November 11, 2008

bad time for booksellers

I've been trying over the past two years, to severely limit my book-buying habits. And by severely limit, I really mean just thinking twice about what I buy. I'm still buying lots of books.

But, as retailers everywhere are feeling the pain of the "recession", booksellers are worried about the effect of tighter pocketbooks on their sales. The New York Times reports:
Christy Fletcher, a literary agent in Manhattan, said royalty advances for so-called midlist authors could come under pressure. “Something may sell for $50,000 that would have sold for $100,000 a year ago,” she said.

Publishers continue to plan for blockbuster sales of marquee-brand books. Free Press, an imprint of Simon & Schuster, for example, has shipped 1.25 million copies of “You: Being Beautiful — The Owner’s Manual to Inner and Outer Beauty,” Michael F. Roizen and Mehmet C. Oz’s next book in their best-selling series of advice titles, which goes on sale on Tuesday.

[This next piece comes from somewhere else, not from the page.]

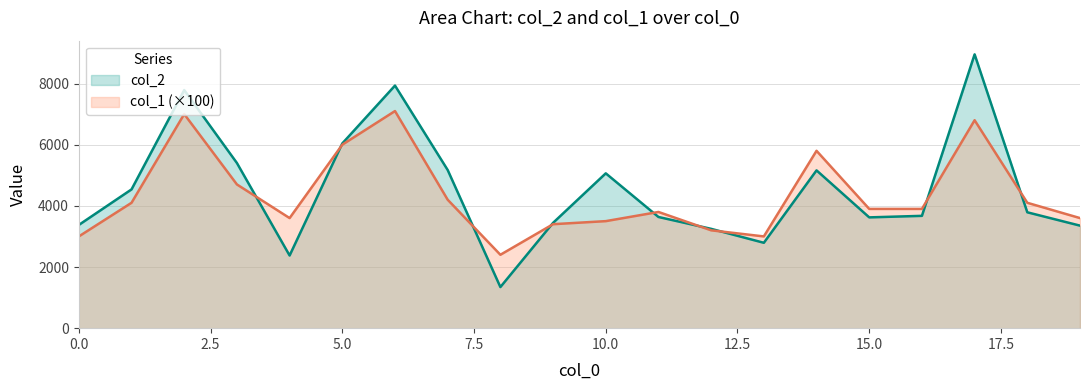

How many interior local valleys does the col_2 series have?

4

HarperCollins has shipped more than 300,000 copies of “The Hour I First Believed,” the new novel by Wally Lamb. (In March that publisher had announced a first-print run of half a million, though these numbers tend to be exaggerated.)

One silver lining of the downturn: Because many books are not selling as well as they might have in a better economy, it does not take nearly as many copies to have bragging rights about being a best seller.